◆ **DATASET CONTENT**:
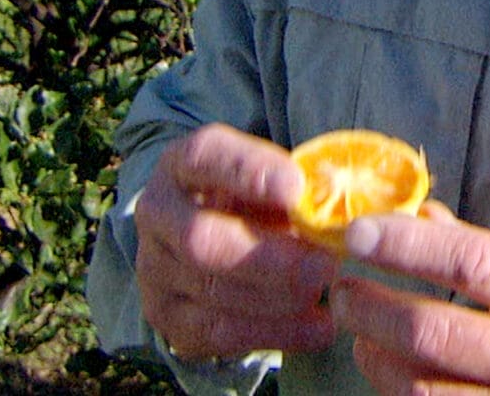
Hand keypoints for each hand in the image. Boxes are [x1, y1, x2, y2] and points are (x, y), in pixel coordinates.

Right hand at [133, 123, 339, 359]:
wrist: (208, 250)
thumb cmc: (249, 205)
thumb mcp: (264, 184)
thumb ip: (292, 190)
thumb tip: (336, 201)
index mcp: (181, 165)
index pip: (204, 157)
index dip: (248, 171)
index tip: (296, 188)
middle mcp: (157, 213)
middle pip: (201, 237)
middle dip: (269, 256)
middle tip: (326, 264)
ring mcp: (153, 268)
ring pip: (213, 290)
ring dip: (279, 297)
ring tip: (325, 293)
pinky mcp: (166, 316)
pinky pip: (220, 331)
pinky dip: (277, 332)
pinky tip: (317, 327)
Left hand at [329, 209, 489, 395]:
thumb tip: (422, 217)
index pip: (472, 262)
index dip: (407, 245)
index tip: (359, 233)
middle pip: (433, 332)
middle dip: (372, 308)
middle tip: (342, 290)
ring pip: (422, 388)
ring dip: (375, 358)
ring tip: (361, 335)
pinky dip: (401, 394)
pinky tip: (391, 374)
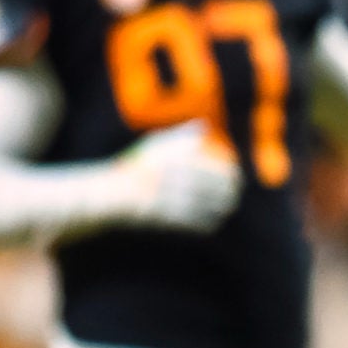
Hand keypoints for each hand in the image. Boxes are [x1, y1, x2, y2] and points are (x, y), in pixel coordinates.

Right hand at [113, 122, 240, 232]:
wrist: (110, 193)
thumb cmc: (136, 167)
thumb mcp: (154, 145)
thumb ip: (180, 135)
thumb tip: (203, 125)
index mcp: (170, 156)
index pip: (211, 166)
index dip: (230, 174)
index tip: (237, 178)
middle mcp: (169, 174)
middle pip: (211, 186)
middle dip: (229, 192)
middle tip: (234, 196)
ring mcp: (165, 195)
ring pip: (204, 205)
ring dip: (220, 208)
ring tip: (228, 208)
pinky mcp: (162, 216)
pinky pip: (192, 221)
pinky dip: (206, 222)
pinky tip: (214, 223)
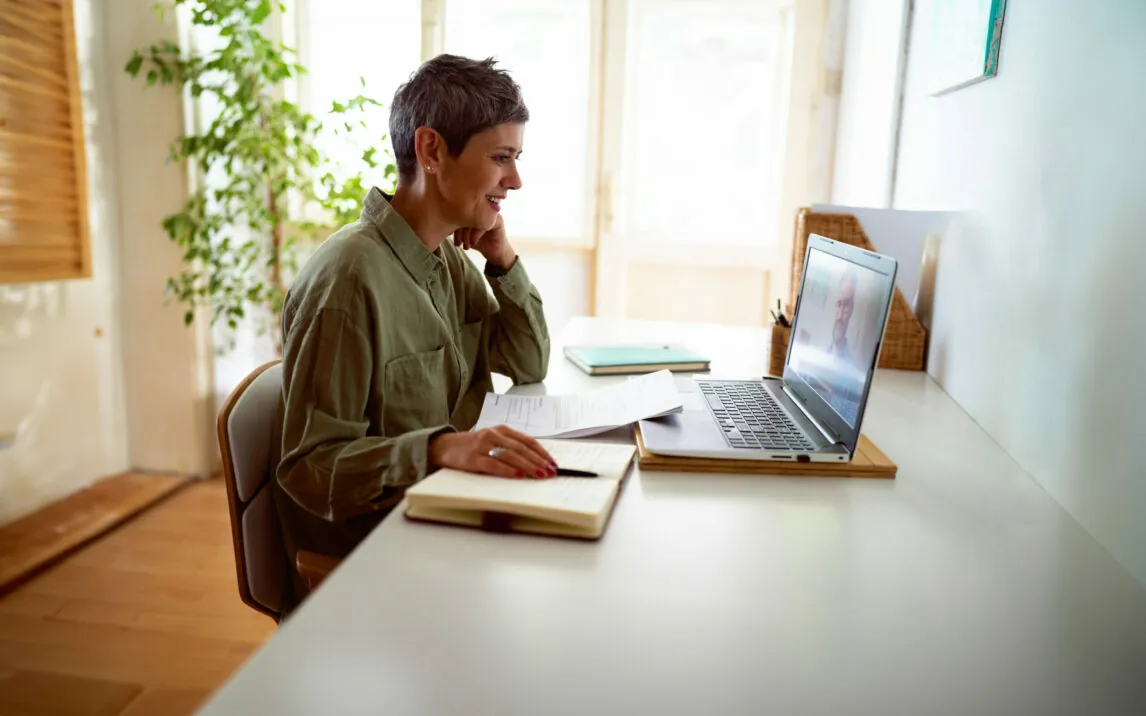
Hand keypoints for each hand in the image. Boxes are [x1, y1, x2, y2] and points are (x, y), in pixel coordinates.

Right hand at [429, 425, 556, 478]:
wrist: (443, 447)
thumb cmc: (472, 446)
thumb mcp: (493, 441)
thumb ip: (510, 447)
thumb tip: (535, 461)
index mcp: (501, 430)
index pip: (527, 441)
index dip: (542, 452)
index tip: (553, 463)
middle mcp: (494, 434)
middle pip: (522, 448)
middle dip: (539, 461)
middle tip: (551, 472)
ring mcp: (483, 446)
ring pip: (511, 455)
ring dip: (528, 466)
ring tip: (540, 474)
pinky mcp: (472, 459)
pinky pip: (493, 464)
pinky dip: (508, 470)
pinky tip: (519, 475)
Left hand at [453, 214, 515, 270]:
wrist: (493, 252)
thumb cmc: (477, 241)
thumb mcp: (463, 234)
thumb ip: (455, 228)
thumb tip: (441, 225)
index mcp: (471, 208)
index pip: (458, 210)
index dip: (453, 224)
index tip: (450, 237)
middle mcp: (481, 208)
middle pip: (466, 213)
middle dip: (460, 230)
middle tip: (458, 243)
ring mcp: (490, 213)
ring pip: (475, 218)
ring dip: (467, 233)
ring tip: (466, 244)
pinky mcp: (498, 220)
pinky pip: (485, 223)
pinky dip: (476, 234)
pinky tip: (473, 242)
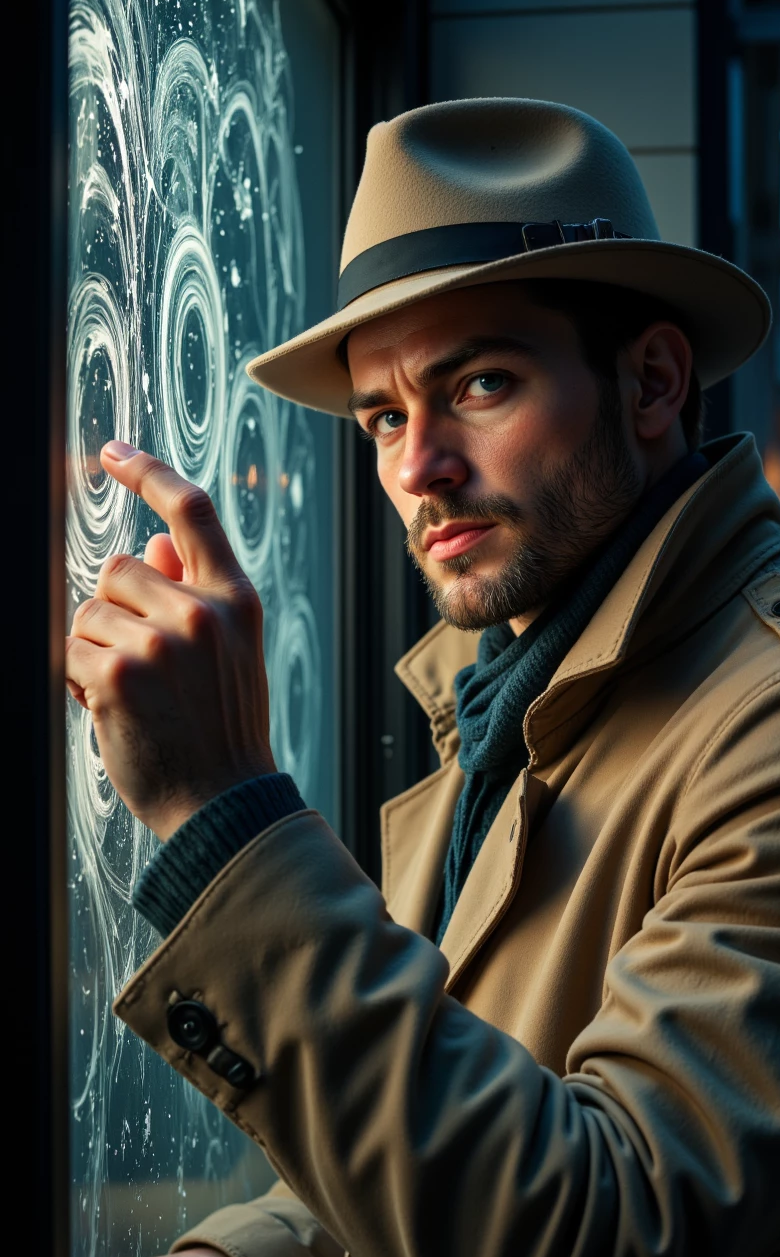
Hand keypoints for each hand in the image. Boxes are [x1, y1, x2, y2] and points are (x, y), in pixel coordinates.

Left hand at [65, 443, 275, 840]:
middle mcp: (201, 612)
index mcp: (236, 601)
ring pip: (86, 611)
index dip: (149, 472)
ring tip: (129, 695)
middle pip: (118, 569)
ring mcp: (160, 642)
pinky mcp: (118, 675)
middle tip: (140, 668)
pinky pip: (66, 651)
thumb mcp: (231, 655)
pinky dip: (74, 681)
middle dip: (111, 612)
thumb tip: (162, 544)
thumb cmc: (222, 731)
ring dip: (91, 650)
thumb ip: (197, 594)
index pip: (192, 512)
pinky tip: (108, 710)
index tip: (115, 452)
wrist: (223, 804)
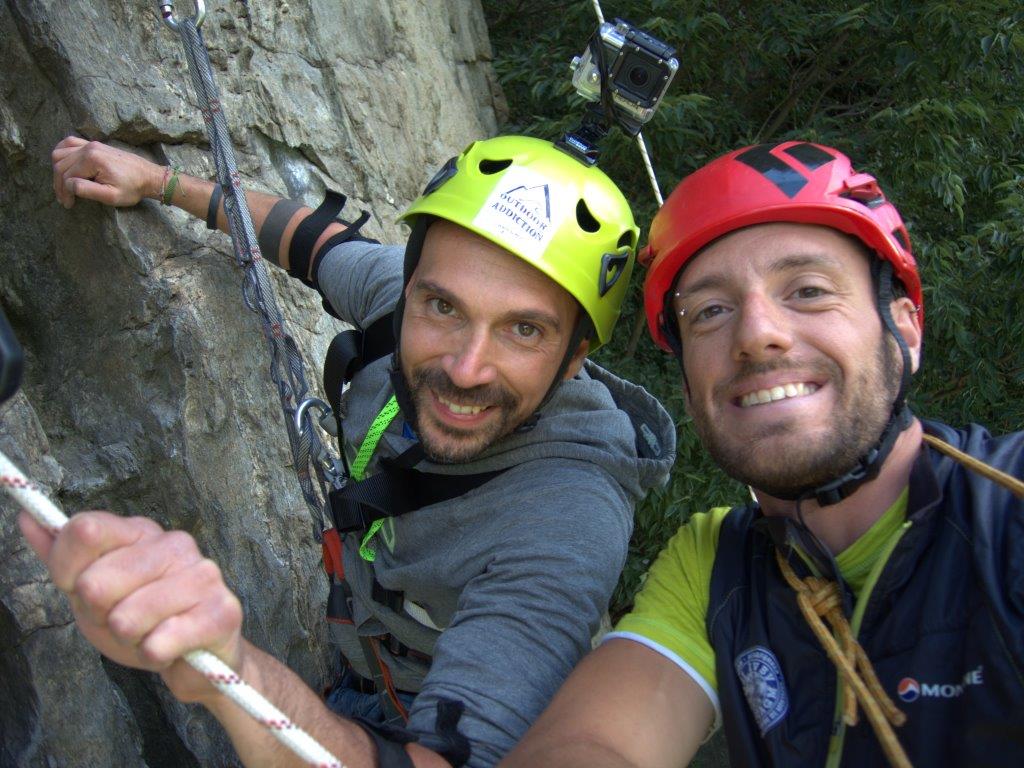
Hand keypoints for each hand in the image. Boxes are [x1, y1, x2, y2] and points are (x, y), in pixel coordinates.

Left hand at [18, 509, 243, 703]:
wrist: (195, 660)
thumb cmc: (141, 621)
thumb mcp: (92, 590)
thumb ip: (62, 555)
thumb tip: (26, 516)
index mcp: (141, 532)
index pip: (84, 530)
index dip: (68, 571)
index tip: (80, 590)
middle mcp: (175, 544)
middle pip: (95, 583)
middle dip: (100, 616)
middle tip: (123, 620)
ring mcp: (202, 575)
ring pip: (125, 618)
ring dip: (130, 639)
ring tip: (149, 634)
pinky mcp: (221, 612)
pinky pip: (159, 642)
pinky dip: (154, 655)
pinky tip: (170, 648)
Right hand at [51, 136, 163, 208]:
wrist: (149, 176)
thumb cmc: (132, 188)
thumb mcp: (111, 196)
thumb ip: (87, 190)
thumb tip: (67, 184)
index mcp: (92, 159)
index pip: (66, 176)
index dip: (64, 192)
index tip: (68, 204)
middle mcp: (89, 148)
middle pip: (61, 164)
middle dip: (59, 183)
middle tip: (64, 199)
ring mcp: (91, 144)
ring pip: (60, 153)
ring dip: (58, 169)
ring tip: (64, 185)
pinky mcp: (94, 144)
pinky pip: (69, 143)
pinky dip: (62, 153)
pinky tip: (64, 165)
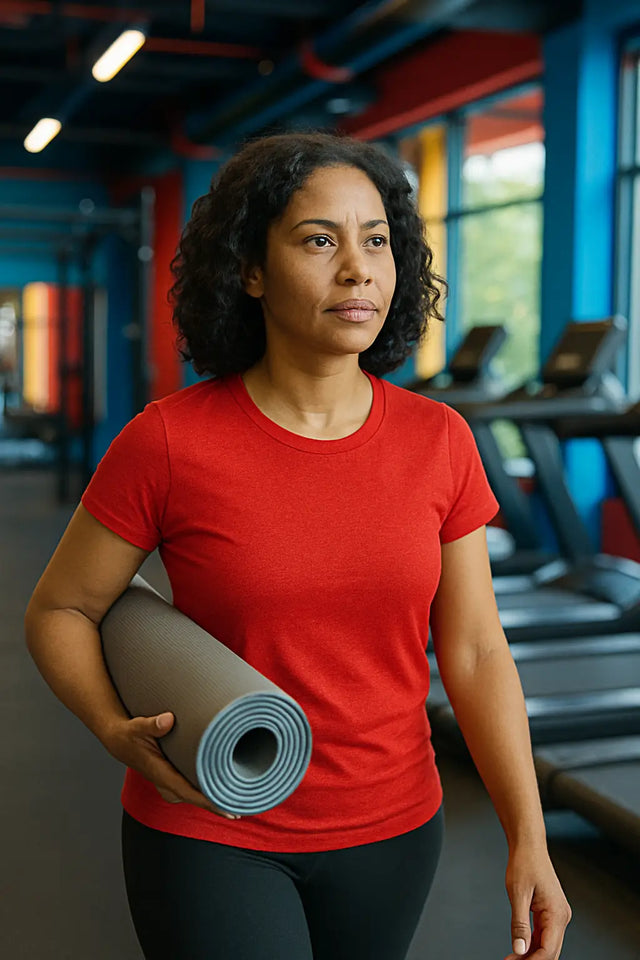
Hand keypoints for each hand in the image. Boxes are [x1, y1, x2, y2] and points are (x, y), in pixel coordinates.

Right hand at [102, 711, 240, 820]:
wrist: (119, 741)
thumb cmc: (129, 735)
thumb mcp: (137, 726)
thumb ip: (151, 724)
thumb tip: (168, 719)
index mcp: (161, 775)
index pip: (189, 793)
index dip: (210, 802)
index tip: (229, 809)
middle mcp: (167, 783)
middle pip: (199, 799)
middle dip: (221, 803)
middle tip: (248, 802)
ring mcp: (171, 783)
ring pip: (198, 795)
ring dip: (218, 797)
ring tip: (244, 797)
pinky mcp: (175, 778)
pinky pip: (196, 788)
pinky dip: (210, 790)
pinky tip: (227, 786)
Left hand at [503, 844, 570, 959]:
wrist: (529, 845)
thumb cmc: (524, 863)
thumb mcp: (517, 894)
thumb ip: (519, 924)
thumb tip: (519, 950)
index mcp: (557, 913)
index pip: (548, 949)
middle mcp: (561, 916)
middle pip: (549, 950)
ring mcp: (557, 915)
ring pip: (546, 944)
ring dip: (531, 954)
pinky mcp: (550, 912)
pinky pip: (543, 934)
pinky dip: (532, 944)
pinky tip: (518, 950)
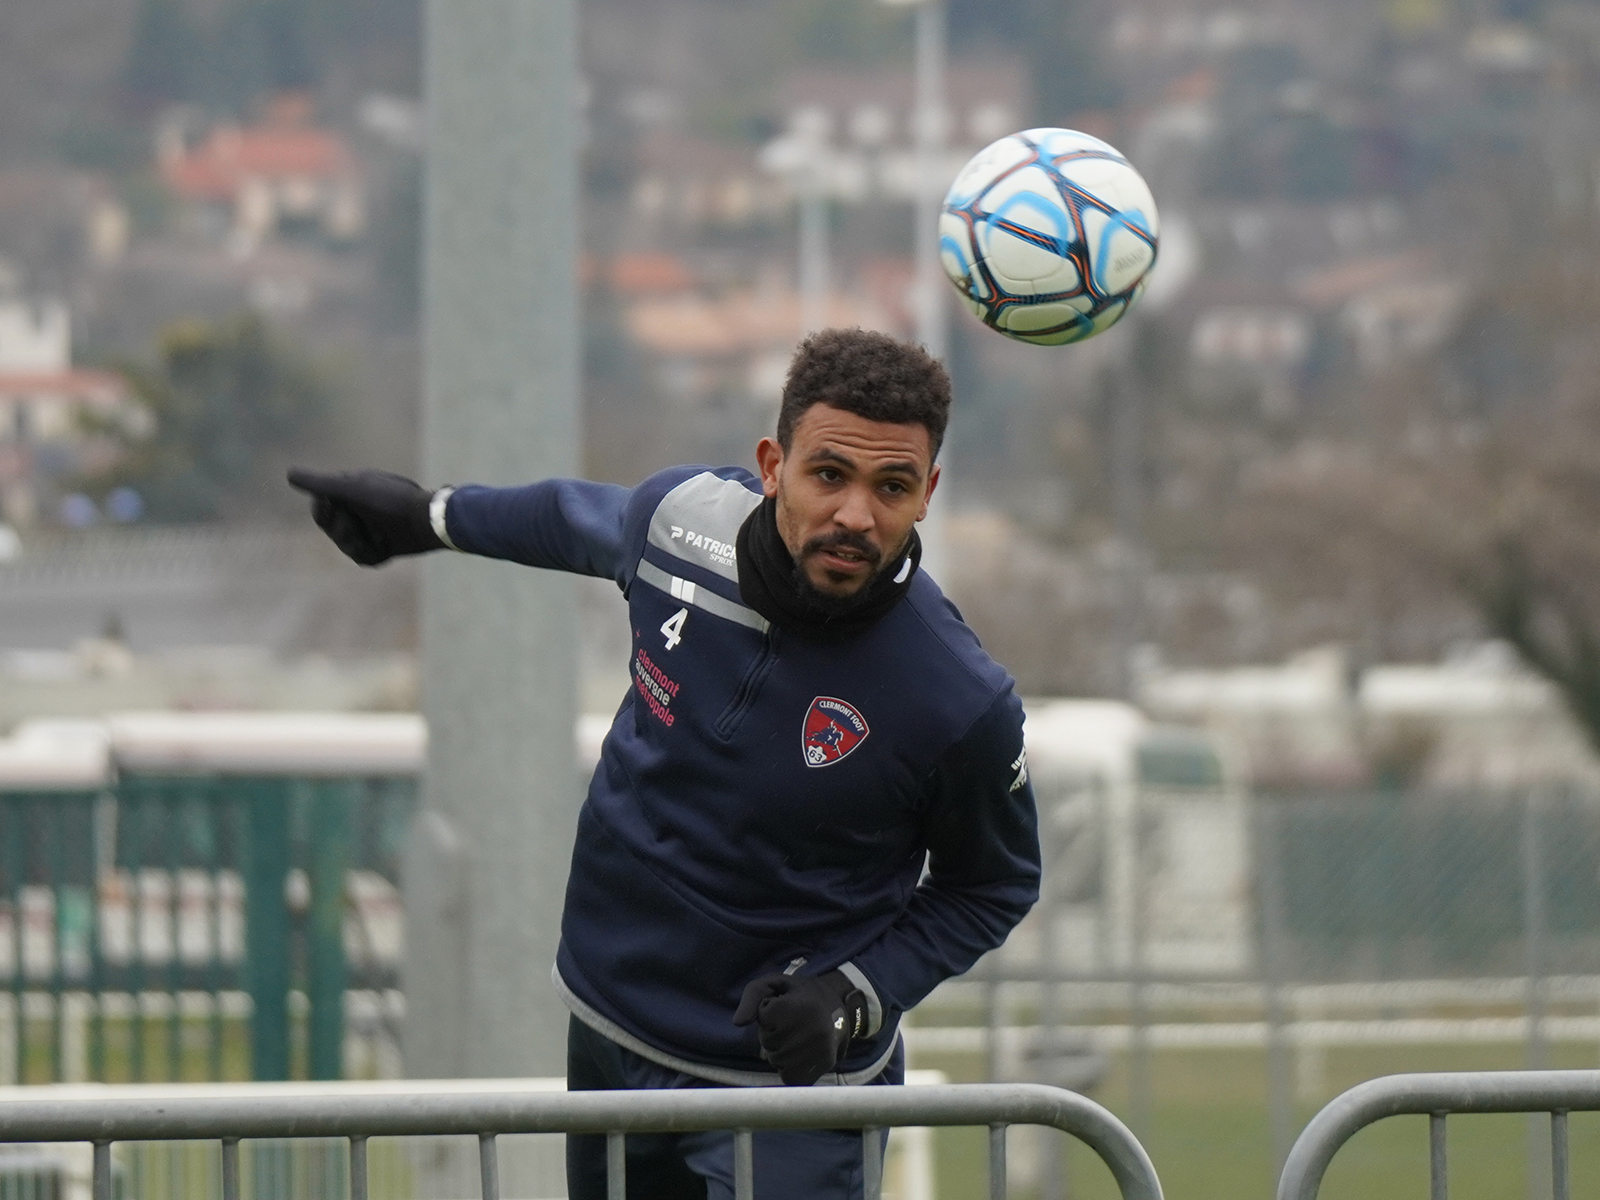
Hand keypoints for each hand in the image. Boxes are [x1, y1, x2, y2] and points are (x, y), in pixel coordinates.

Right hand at [287, 467, 443, 565]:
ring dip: (361, 545)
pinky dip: (374, 554)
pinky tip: (386, 546)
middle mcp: (360, 508)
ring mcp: (373, 527)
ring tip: (379, 538)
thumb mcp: (352, 490)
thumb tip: (289, 474)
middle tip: (361, 529)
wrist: (428, 521)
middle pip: (334, 532)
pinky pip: (366, 557)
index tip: (332, 510)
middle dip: (345, 534)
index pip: (322, 510)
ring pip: (349, 547)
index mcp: (351, 491)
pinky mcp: (385, 544)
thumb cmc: (391, 501)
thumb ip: (320, 483)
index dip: (324, 515)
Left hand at [732, 970, 865, 1085]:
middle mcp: (813, 1030)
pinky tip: (797, 1054)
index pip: (764, 1017)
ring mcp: (820, 1051)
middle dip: (772, 1033)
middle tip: (790, 1023)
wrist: (837, 1010)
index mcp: (801, 1006)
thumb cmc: (799, 996)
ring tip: (795, 1037)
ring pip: (776, 1060)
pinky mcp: (823, 1067)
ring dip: (779, 1050)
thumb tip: (738, 1022)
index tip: (784, 1005)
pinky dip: (787, 1067)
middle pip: (768, 1041)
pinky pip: (789, 1076)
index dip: (768, 1011)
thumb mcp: (775, 984)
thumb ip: (752, 996)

◆ **WHAT THE EXERCISE ASKS**: Check each line of the records above for the string "Right", and report every line that has it.

◆ **ANSWER TO THE EXERCISE**:
Right hand at [133, 123, 339, 359]:
Right hand at [113, 122, 240, 232]:
Right hand at [429, 425, 556, 478]:
Right hand at [51, 136, 163, 208]:
Right hand at [102, 711, 240, 820]:
Right hand at [287, 467, 443, 565]:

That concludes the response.